FSharpPlus
FSharpPlus copied to clipboard
Int32.TryParse and F#+ tryParse give different results
Description
Basically (tested with culture on en-US).
> let value: int option = tryParse "123,45";;
val value: int option = Some 12345
> Int32.TryParse "123,45";;
val it: bool * int = (false, 0)
In other words, integers cannot have thousand-separators with Int32.TryParse, but can with tryParse.
Conversely, it doesn't allow decimals, which is good:
> let value: int option = tryParse "123.45";;
val value: int option = None
> Int32.TryParse "123.45";;
val it: bool * int = (false, 0)
Likewise there's a similar difference with e-notation:
> let value: int option = tryParse "12345e4";;
val value: int option = Some 123450000
> Int32.TryParse "12345e4";;
val it: bool * int = (false, 0)
Repro steps
See above.
Expected behavior
From the description of the method, you'd expect the same behavior as the .NET functions, but they allow certain illegal values, or at least ambiguous, considering how .NET parses numbers.
Actual behavior
See above. This is caused by NumberStyles.Any, which is not used by Int32.TryParse or Decimal.TryParse. These use NumberStyles.Integer and NumberStyles.Decimal respectively (see source of .NET), which limit the allowed range.
Known workarounds
Create your own types or call Int32.TryParse directly, or create your own helper function.
Related information
Most recent F#+ and tested with .NET 6, but assuming it is the same on .NET 7.
Related: regardless of whether we'd fix this issue or not, perhaps we can update the documentation to specify that parse and tryParse uses InvariantCulture. Currently, it not being mentioned, may lead people to believe it works the same as XXX.Parse/TryParse from the BCL, that is, that it changes behavior depending on the current culture.
Yes, I think it makes sense to have it documented as using invariant culture.
As always with parsers there's the question of how smart my parser should be, where do you draw the line?
Our current parsers uses NumberStyles.Any which makes them very flexible, you could argue they should be smarter and make them able to parse "thirtyseven" as 37, or make them very strict and expect "clean" numbers, without any , or . separator, or redundant + signs.
The problem is, parsers are kind of the inverse of printers, but it's not bijective as there are many ways to print and many ways to parse.
We can only implement one way to print, however making parsers so strict that they only can parse that specific printing way could be a nice property but a pain to work with in real world scenarios.

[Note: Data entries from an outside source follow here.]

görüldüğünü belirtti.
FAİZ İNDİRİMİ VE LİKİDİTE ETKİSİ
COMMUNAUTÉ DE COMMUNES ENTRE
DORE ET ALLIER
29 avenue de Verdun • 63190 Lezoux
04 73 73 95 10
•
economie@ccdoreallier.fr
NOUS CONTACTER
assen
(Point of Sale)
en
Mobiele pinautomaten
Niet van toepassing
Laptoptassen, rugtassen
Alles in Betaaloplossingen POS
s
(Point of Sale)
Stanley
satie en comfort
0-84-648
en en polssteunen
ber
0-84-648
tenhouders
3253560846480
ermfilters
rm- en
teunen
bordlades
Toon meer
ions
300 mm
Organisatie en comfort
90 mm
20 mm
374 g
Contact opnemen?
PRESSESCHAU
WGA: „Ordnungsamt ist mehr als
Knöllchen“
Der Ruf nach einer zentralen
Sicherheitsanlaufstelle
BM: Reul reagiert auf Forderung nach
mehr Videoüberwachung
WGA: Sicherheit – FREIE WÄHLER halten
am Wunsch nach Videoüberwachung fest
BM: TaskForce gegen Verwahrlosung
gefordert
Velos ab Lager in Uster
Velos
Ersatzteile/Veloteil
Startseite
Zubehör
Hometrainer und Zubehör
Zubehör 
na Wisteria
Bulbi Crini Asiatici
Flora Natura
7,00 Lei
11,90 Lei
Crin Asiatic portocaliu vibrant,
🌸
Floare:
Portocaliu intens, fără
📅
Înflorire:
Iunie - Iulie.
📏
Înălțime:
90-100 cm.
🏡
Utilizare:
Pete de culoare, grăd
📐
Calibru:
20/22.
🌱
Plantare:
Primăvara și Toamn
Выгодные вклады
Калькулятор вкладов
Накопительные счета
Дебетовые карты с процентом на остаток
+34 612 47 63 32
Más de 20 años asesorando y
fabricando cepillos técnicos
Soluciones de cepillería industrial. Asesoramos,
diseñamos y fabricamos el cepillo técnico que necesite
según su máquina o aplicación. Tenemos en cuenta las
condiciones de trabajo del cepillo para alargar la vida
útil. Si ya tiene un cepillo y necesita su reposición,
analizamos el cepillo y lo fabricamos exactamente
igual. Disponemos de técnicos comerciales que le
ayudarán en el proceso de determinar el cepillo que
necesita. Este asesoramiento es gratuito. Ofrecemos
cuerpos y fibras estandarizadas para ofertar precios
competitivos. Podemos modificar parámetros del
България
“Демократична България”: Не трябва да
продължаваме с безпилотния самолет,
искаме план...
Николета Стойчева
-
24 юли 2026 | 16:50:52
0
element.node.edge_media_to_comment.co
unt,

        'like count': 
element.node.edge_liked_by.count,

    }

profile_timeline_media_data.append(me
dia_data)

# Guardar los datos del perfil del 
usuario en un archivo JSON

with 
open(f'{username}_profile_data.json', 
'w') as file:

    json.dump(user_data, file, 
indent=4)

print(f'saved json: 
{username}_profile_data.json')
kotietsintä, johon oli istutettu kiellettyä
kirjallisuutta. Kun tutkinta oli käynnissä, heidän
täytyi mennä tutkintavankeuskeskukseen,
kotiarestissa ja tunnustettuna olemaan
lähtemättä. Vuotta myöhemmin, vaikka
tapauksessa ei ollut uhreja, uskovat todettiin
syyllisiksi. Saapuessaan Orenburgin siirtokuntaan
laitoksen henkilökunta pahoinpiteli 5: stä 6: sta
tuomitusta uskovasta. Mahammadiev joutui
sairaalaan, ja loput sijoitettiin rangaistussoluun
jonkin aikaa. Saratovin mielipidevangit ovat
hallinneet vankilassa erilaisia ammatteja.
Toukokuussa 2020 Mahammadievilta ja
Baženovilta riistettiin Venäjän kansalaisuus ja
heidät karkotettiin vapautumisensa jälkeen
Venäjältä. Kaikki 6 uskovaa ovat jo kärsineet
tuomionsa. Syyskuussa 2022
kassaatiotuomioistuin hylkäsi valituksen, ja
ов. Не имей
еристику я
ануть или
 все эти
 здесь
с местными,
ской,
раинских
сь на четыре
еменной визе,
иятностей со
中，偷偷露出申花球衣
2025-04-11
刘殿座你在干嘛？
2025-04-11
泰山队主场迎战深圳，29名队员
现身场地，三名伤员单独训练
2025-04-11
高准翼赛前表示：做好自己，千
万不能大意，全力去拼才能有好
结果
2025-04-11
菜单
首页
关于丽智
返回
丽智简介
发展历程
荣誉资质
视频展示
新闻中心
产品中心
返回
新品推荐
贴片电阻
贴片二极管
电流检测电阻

So we can come up with this property: print >> parse = id (and we could add FsChecks for it) which doesn't imply parse >> print = id.
How different styles we allow? That's an interesting discussion (thanks for kicking it off), I think we should think in practical cases.
Then as you say we have the compatibility problem, if we eventually decide to make them more strict, but we can always implement a parseStrict something like ParseExact in order to satisfy cases where the developer is more interested in validating than getting results as far as practical.
Our current parsers uses NumberStyles.Any
While I agree with everything you say, the problem with Any is that invalid numbers are parsed, which I don't think is part of what most people consider valid input.
Since this is about calling the parse methods of .NET, I think, apart from forcing Invariant Culture, that we should stay as close as possible to what .NET itself implements, to stick with the "principle of least suprise".
Certainly, creating invalid parsing functions will not have been the goal here. But changing this leads to a backwards compat issue. I'd vote for your proposal with parseStrict.
Note that this is not the same as ParseExact, as the standard Parse functions on number types are quite strict already. The only big problem with these is the absence of invariant culture in the default behavior.
OK, let's go with parseStrict, then the question remains for V2, I mean we can do breaking changes then but still which should be the default ? We have some time to think about it.
I would set the defaults to what I wrote before:
we should stay as close as possible to what .NET itself implements, to stick with the "principle of least suprise".
not sure if parseStrict is the ideal choice, but I can't think of anything better right now.